[ACTIVITY]:
Pull every line holding the word "shown" from the data below and copy it.

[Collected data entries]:
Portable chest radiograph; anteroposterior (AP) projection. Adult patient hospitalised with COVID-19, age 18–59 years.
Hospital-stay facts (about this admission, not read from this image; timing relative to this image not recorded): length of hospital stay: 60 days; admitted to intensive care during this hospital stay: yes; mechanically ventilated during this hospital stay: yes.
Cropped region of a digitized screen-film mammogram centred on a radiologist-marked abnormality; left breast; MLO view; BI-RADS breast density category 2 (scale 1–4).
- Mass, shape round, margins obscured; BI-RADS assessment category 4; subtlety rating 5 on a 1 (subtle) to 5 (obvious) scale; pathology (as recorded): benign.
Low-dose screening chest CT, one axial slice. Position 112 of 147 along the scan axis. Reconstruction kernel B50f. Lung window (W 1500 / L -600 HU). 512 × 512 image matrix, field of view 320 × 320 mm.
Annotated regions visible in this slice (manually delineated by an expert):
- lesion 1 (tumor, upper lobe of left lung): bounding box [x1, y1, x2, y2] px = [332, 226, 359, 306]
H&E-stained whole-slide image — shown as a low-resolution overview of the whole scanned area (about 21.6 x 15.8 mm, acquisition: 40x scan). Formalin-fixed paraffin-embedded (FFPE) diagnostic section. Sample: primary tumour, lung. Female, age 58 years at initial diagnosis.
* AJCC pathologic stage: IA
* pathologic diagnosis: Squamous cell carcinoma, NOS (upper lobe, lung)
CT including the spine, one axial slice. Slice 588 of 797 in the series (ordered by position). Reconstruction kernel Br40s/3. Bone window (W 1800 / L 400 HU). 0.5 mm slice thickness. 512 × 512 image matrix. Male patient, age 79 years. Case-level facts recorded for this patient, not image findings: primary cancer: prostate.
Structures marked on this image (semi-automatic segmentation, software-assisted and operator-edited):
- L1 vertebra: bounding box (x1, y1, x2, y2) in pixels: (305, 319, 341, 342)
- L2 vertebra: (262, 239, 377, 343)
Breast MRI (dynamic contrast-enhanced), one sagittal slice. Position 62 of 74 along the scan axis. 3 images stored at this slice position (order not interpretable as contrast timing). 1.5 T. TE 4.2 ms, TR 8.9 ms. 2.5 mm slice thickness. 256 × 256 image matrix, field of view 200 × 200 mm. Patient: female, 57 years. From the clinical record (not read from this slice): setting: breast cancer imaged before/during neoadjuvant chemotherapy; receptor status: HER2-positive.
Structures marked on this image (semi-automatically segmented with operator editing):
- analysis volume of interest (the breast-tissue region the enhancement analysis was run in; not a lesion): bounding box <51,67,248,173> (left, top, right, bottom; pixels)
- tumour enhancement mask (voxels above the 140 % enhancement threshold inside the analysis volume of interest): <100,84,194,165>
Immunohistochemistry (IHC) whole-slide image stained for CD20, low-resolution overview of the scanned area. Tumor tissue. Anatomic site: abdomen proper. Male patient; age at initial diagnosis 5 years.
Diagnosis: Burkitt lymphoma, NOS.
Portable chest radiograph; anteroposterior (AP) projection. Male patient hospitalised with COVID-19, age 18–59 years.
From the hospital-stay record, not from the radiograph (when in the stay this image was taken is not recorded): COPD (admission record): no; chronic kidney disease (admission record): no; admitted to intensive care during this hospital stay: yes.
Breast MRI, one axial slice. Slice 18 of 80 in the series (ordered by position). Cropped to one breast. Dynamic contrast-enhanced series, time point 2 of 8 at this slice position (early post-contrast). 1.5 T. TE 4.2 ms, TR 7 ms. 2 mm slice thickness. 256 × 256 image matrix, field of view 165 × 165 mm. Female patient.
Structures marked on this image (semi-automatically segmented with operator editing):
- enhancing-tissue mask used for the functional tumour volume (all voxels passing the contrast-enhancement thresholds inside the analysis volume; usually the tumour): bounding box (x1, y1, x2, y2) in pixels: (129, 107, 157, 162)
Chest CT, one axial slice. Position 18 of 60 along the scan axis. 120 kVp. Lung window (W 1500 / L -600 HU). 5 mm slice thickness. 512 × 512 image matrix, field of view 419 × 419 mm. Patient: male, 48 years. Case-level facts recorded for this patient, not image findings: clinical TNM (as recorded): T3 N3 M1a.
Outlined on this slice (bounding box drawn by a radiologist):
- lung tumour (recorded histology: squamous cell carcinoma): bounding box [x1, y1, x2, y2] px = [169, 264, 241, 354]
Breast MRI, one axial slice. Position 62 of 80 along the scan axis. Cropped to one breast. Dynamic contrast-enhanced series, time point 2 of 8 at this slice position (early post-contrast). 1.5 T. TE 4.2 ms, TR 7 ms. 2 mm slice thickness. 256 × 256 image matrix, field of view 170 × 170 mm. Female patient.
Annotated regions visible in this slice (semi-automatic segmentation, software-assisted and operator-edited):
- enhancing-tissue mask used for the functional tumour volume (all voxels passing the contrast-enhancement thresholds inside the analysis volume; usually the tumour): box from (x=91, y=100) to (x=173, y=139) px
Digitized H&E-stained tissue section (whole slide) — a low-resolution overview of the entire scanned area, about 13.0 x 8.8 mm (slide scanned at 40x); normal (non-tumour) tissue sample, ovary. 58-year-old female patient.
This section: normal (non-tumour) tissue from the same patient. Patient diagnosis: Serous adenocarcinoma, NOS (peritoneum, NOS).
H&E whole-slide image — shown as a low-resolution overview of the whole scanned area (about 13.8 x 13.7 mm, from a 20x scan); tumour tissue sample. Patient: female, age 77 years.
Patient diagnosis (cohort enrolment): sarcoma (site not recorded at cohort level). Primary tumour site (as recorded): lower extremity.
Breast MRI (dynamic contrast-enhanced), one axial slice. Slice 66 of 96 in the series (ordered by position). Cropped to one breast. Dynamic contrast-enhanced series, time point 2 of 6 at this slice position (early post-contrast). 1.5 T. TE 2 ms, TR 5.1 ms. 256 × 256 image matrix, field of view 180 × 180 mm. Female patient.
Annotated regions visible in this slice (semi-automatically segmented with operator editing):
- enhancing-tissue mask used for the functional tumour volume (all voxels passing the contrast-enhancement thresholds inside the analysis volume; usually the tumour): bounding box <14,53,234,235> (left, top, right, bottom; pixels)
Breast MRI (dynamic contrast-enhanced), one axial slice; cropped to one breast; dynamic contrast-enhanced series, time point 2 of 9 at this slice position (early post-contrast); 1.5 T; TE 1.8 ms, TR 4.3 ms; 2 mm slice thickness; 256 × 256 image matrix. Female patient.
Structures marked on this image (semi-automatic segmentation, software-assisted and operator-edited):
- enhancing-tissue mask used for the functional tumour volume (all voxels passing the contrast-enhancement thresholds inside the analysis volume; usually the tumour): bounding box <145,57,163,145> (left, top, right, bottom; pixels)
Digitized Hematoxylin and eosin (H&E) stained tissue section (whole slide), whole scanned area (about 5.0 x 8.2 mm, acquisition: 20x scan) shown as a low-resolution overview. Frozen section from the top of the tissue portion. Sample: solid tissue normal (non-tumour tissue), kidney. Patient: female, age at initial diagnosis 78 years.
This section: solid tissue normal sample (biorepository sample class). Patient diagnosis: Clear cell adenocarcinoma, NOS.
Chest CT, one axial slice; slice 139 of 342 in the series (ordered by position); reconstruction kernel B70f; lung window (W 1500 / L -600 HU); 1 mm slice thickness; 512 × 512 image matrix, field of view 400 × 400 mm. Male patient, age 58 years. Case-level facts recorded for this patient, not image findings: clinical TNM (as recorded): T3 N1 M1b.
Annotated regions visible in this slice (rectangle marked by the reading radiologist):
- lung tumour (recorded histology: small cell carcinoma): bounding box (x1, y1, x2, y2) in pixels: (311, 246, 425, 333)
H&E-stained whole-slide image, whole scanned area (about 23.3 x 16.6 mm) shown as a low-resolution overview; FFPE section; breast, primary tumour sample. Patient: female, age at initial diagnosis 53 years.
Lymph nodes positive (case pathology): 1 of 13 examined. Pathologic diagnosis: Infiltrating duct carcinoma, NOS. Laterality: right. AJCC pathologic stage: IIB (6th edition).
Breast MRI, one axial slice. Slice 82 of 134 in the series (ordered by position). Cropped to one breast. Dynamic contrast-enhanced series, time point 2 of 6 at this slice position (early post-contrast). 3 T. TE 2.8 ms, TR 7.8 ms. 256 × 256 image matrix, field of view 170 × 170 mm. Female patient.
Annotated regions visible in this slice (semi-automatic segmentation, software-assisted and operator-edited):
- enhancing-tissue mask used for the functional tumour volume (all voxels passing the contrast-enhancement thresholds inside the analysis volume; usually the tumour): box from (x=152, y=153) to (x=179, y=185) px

[PROBLEM SOLUTION]:
H&E-stained whole-slide image — shown as a low-resolution overview of the whole scanned area (about 21.6 x 15.8 mm, acquisition: 40x scan). Formalin-fixed paraffin-embedded (FFPE) diagnostic section. Sample: primary tumour, lung. Female, age 58 years at initial diagnosis.
H&E whole-slide image — shown as a low-resolution overview of the whole scanned area (about 13.8 x 13.7 mm, from a 20x scan); tumour tissue sample. Patient: female, age 77 years.
Digitized Hematoxylin and eosin (H&E) stained tissue section (whole slide), whole scanned area (about 5.0 x 8.2 mm, acquisition: 20x scan) shown as a low-resolution overview. Frozen section from the top of the tissue portion. Sample: solid tissue normal (non-tumour tissue), kidney. Patient: female, age at initial diagnosis 78 years.
H&E-stained whole-slide image, whole scanned area (about 23.3 x 16.6 mm) shown as a low-resolution overview; FFPE section; breast, primary tumour sample. Patient: female, age at initial diagnosis 53 years.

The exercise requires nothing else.